Supplied passage:
+-------+

What I can tell you is that after that first awkward attempt, I left grass cutting my husband.
And I’ll be honest with you, I’m not the type of woman that is known to “leave” anything to a man.
Thankfully, I got my hands on the last three models of RYOBI 40V electric lawn mowers, which have been a game-changer for being able to take care of my grass (or, in my case, my weeds, since we have very little grass).
Let’s talk about the 5 reasons why, if you’re a homeowner, you definitely need to dump your gas-powered and get an RYOBI electric lawn mower, too!
Reasons You Should Buy a RYOBI Electric Lawn Mower
Okay, I’m being facetious here (and I do include myself in this population!). But the truth is that gas-powered lawn mowers require pulling a starter cord. If you’ve ever tried it, you know how it feels like you’re about to pull your arm off. It’s like a comedy show for the neighbors to witness, am I right?
If you’re lacking upper arm and body, or you’ve got a shoulder problem or gripping issues, this could be really difficult.

+-------+

Supplied material:

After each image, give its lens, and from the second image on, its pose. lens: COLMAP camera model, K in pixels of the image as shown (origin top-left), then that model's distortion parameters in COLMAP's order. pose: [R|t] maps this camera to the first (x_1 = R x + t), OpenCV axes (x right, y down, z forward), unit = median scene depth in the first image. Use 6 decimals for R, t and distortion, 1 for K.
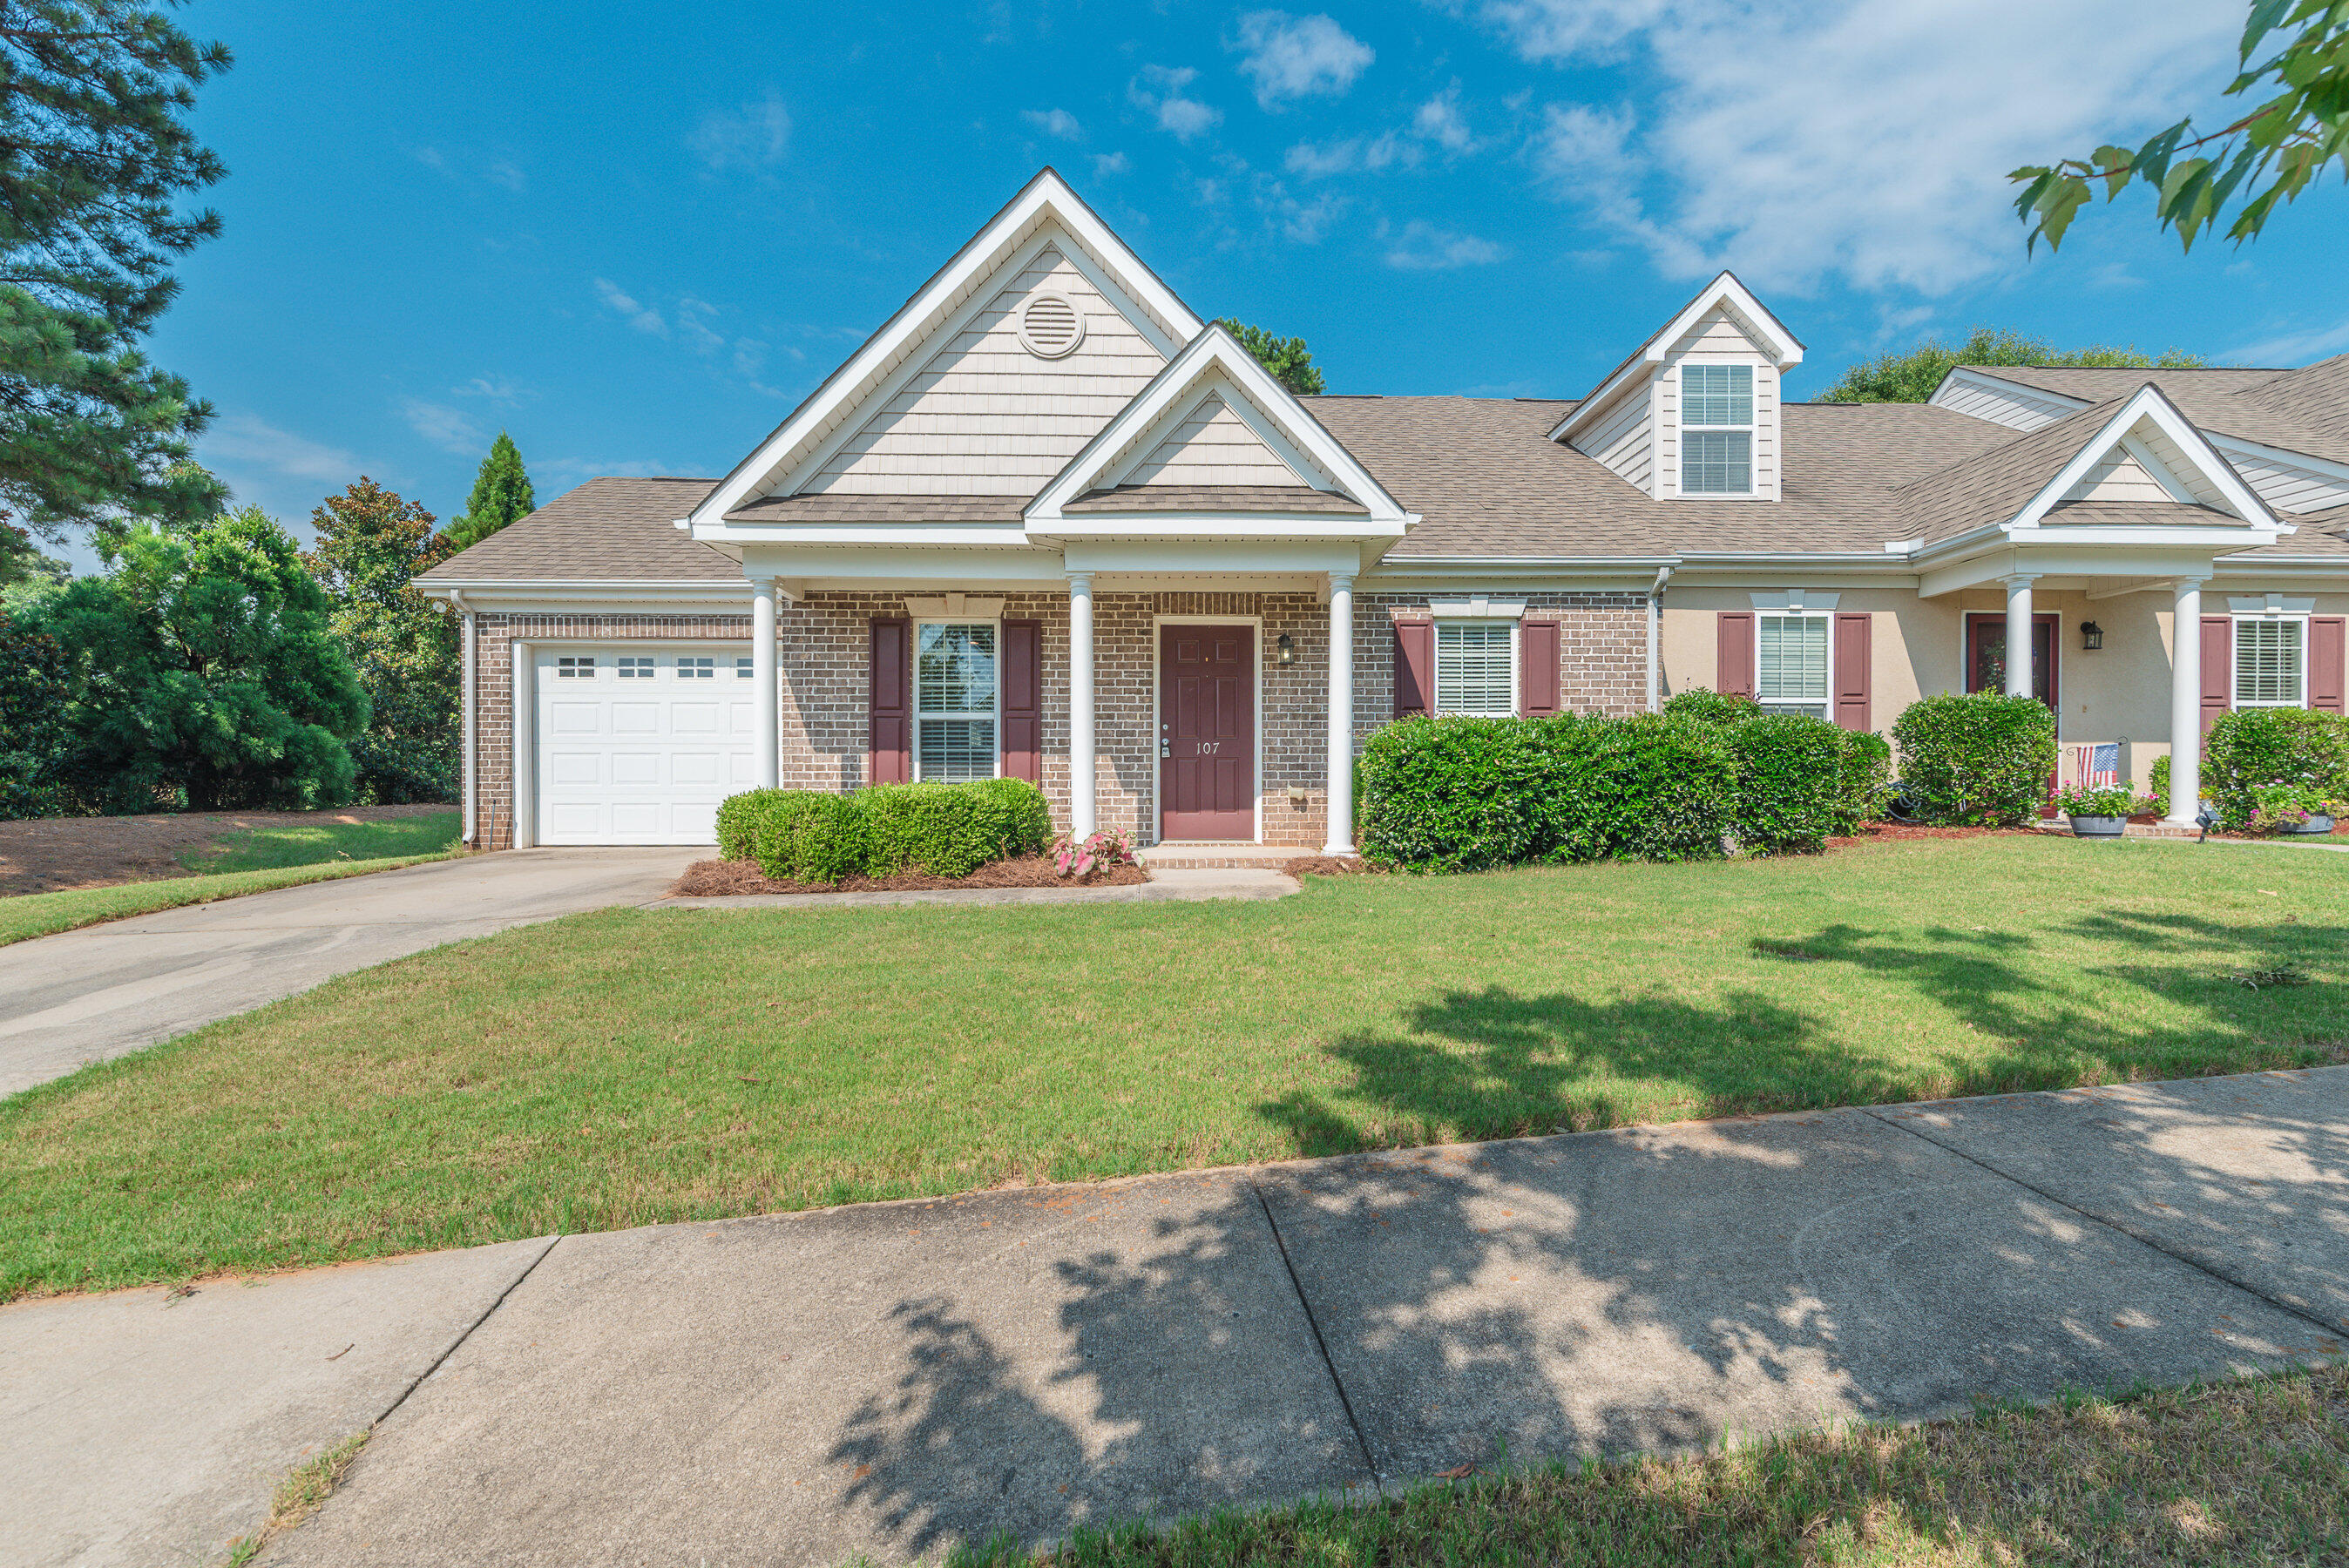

+-------+

About this task: Please write the next part of the post about RYOBI electric lawn mowers, picking up right after its final sentence. The data has no connection to the post about RYOBI electric lawn mowers.

The answer:
Because RYOBI’s lawn mowers are 40V battery-powered, starting their lawn mowers are only a 2-step process (like their newest mower): pull the lime green handle and then push the “BLADE” button. BOOM, you’re up and running in literally 3 seconds. No struggling. No ripping your arm out of your socket. It’s that easy. And makes me look like less of a clown in front of unsuspecting neighbors.
Reason #2: It’s Self-Propelled
The latest thing in electric lawn mowers is something called “self-propelled.” This basically means that instead of you “heaving and ho’ing” your lawn mower around your yard, you’re letting it do the grunt work for you. You’re simply guiding it.
The previous model of RYOBI electric lawn mowers (which you can still buy from The Home Depot), had this helpful dial that allowed you to tell the lawn mower how quickly to go. It took some getting used to because if you weren’t expecting it, you might be dragged across the yard (don’t ask me how I know this….HA!).
But what I liked about it is that the uphill slope of my yard was the easiest thing to mow! Set that baby in the middle of MIN and MAX and I simply babysat it while it did its job.
The newest self-propelled RYOBI lawn mowers have something called Smart-TREK technology which makes it more intuitive. As you walk faster, it moves faster. As you slow down, the mower slows down. It’s like taking your trained lawn mower pet out for a walk around your yard!
Reason #3: It’s Super Quiet!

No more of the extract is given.